Metabolic phenotype of prediabetes in childhood obesity

BIOHW 15

Sonia Caprio, sonia.caprio@yale.edu, MD Department of Pediatric/Endocrinology, Yale University, New Haven, CT 06511
In adults, type 2 diabetes develops over a long period. Most, if not all, patients initially have IGT, which is an intermediate stage in the natural history of type 2 diabetes and is highly predictive of diabetes and cardiovascular disease. With appropriate changes in lifestyle and or pharmacologic interventions, progression from IGT to frank diabetes can be delayed or prevented. Thus, great emphasis has recently been placed on the early detection of IGT in adults. Although severe obesity has a prominent role in the pathogenesis of type 2 diabetes in children and adolescents, it was unknown whether it is a risk factor for IGT. We determined the prevalence of IGT in a multiethnic cohort of 55 obese children and 112 obese adolescents. Irrespective of ethnicity, IGT was detected in 25% of the obese children and 21% of the obese adolescents, and silent type 2 diabetes was identified in 4% of the obese adolescents. Insulin resistance is an important risk factor for the development of T2DM, but the decline in the acute insulin response to intravenous glucose determines disease progression in adults.
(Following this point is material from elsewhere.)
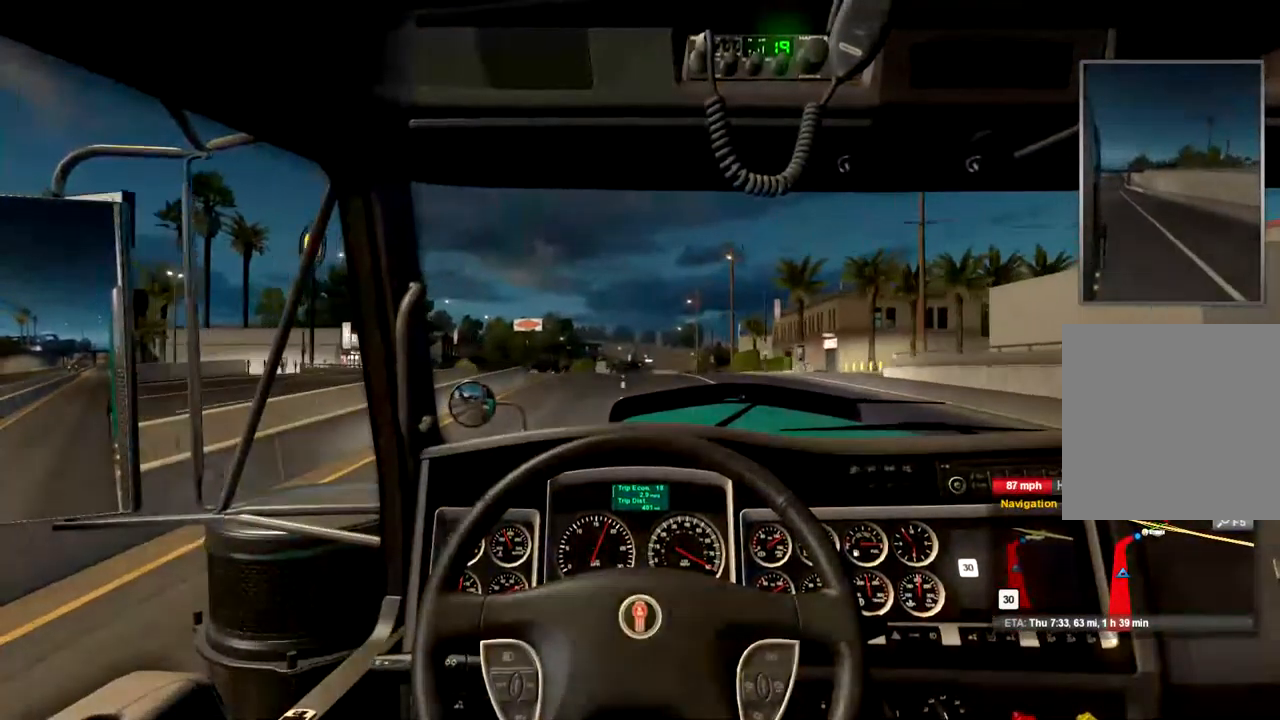
{"dt_ms": 500, "buttons": ["R2"], "left_stick": "center", "right_stick": "center", "events": []}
To address these issues, we studied differences in insulin sensitivity and secretion in obese adolescents with NGT and IGT. These studies revealed profound insulin resistance in the obese adolescents with IGT compared with those with NGT. Insulin resistance was mainly accounted for by a reduction in non-oxidative glucose disposal (storage). These studies demonstrated excessive accumulation of IMCL in the soleus muscle of obese adolescents with IGT compared to age and adiposity matched obese adolescents with NGT. Abdominal MRI showed that subcutaneous fat in IGT subjects was significantly lower compared with NGT subjects while visceral fat tended to be higher in the IGT group than in the NGT group.